In their last T20 match for Sri Lanka, the prolific duo of Kumar Sangakkara and Mahela Jayawardena secured their nation its first-ever ICC World T20 title over a dejected India. But it was Sri Lanka’s bowlers who were the architects of the victory.

It is often assumed that T20 is a batsman’s game. But Nuwan Kulasekara and Lasith Malinga proved how influential, shrewd and precise bowling can be, allowing India just 15 runs from the last three overs. First Yuvraj Singh, then MS Dhoni were unable to get the ball away, crucially denying Virat Kohli the strike and ensuring that India’s final total of 130 was 30 runs too light.

India fought hard with the ball, and took wickets regularly, but without a substantial target to defend, it could never afford a big over, and that came when Thisara Perera and Sangakarra pummelled Amit Mishra’s over, the 15th for 14. Despite being the star of earlier matches,  Mishra’s nerve failed him in the final and his line wavered and his pace erred too much on the fast side. His four overs went for 32 runs. Sangakkara finished 52 not out as he was mobbed by ecstatic teammates. For a man who has given so much to his country, it was the least he deserved.

India could only look on and ponder on what might have been. Their innings began cautiously with just three boundaries in the powerplay. Virat Kohli tried to take the initiative and when he miscued to mid-wicket and was missed by Malinga there were suggestions that the Sri Lanka captain might have dropped the trophy. Kohli made them pay with some classic shots, the pulled drive over long-on, the majestic shots through and over cover, making light of the loss of Rohit and Rahane.

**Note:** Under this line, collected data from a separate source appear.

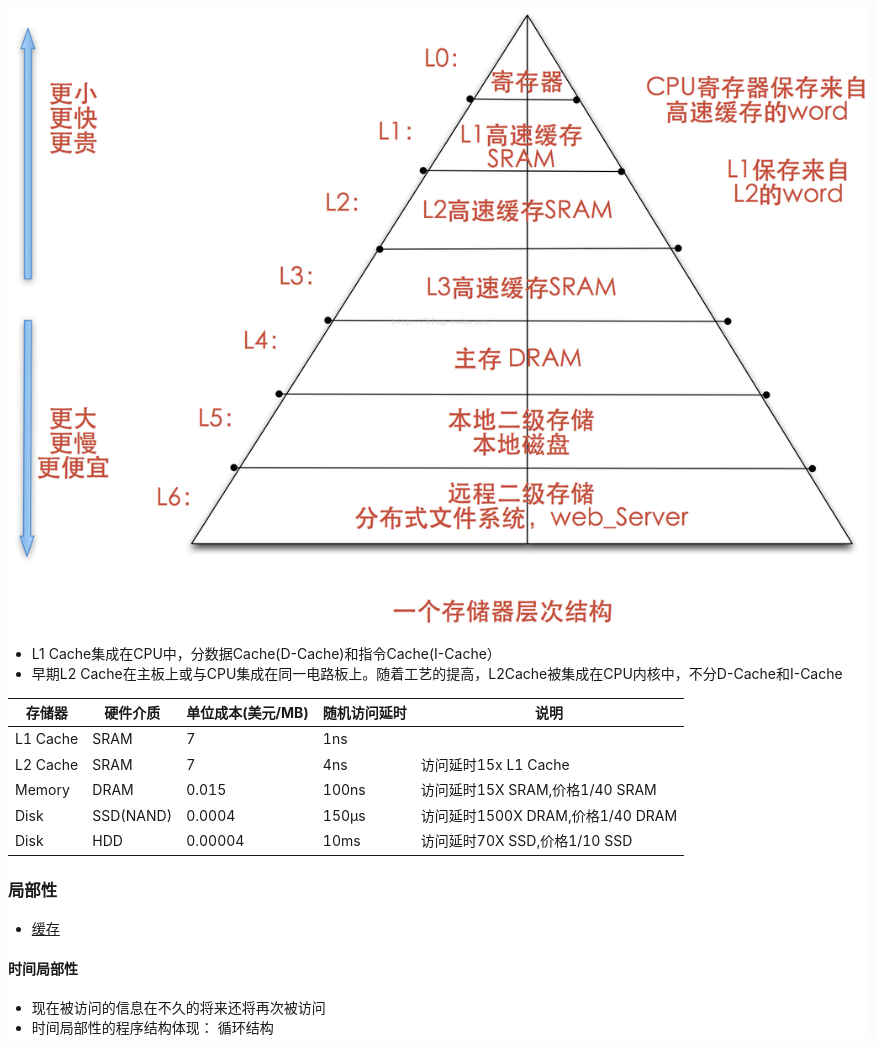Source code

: ![2021927173034](/assets/2021927173034.png)

- L1 Cache集成在CPU中，分数据Cache(D-Cache)和指令Cache(I-Cache）
- 早期L2 Cache在主板上或与CPU集成在同一电路板上。随着工艺的提高，L2Cache被集成在CPU内核中，不分D-Cache和I-Cache

存储器      | 硬件介质      | 单位成本(美元/MB) | 随机访问延时 | 说明
-------- | --------- | ----------- | ------ | --------------------------
L1 Cache | SRAM      | 7           | 1ns    |
L2 Cache | SRAM      | 7           | 4ns    | 访问延时15x L1 Cache
Memory   | DRAM      | 0.015       | 100ns  | 访问延时15X SRAM,价格1/40 SRAM
Disk     | SSD(NAND) | 0.0004      | 150μs  | 访问延时1500X DRAM,价格1/40 DRAM
Disk     | HDD       | 0.00004     | 10ms   | 访问延时70X SSD,价格1/10 SSD

### 局部性

- [缓存](/软件工程/架构/系统设计/缓存.md)

#### 时间局部性

- 现在被访问的信息在不久的将来还将再次被访问
- 时间局部性的程序结构体现： 循环结构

But Yuvraj Singh was struggling at the other end, with just 11 runs off 20 balls, unable even to give the strike to the increasingly impatient Kohli. The crucial over was the 18th, bowled by Malinga, after the off-spinner Senanyake, the most economical bowler in the tournament with his clever variations conceding just 5.2 an over, bowled his final over (the 17th) for just four runs.

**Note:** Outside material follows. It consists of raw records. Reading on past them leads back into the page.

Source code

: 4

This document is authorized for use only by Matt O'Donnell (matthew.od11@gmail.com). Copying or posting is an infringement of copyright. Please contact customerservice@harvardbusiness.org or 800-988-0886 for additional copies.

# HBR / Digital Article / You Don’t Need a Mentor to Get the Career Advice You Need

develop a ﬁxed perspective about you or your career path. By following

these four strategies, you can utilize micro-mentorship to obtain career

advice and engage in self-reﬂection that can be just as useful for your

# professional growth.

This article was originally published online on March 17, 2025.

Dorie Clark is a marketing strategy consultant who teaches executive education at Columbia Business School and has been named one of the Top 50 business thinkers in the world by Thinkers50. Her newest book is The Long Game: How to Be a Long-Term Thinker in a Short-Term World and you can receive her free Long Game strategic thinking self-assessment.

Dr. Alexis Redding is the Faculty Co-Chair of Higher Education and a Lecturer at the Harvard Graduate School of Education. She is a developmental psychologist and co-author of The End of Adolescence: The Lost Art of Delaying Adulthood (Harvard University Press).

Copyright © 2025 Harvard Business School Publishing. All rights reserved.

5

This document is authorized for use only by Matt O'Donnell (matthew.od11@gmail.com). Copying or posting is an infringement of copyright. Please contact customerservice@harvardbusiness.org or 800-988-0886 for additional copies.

Bowling wide and very full, Malinga stopped Yuvraj from hitting to the leg-side, or getting the ball away at all, and Kulasekera did the same bowling wide and full to Kohli in the 19th. When Yuvraj could only miscue a full toss to long-off, departing for 11 off 30 balls (strike rate 57), Dhoni sent himself in, but a brilliant final over from Malinga – getting the ball regularly under his bat outside off-stump, denied him having any impact. The last over went for just seven, and Dhoni, the great finisher managed only four singles from 10 balls.

Kohli had faced just eight balls (from which he made seven runs) in the last four overs. Malinga’s figures of 4-0-27-0 gave little clue to his match-winning influence.

It took the pressure off Sri Lanka’s batsmen, meaning their great runmakers Sangakkara and Jayawardena  could bide their time and play the ball on its merits and see their side home, aided by the big-hitting Thisara Perera with more than two overs to spare. So the country with 1/60th of the population of their powerful opponents finally overcame them in a world final.

Sri Lanka is the original giant killer. It has now lost only one match in its last 16 ODIs and T20s (to England). It is the modern master of white ball cricket.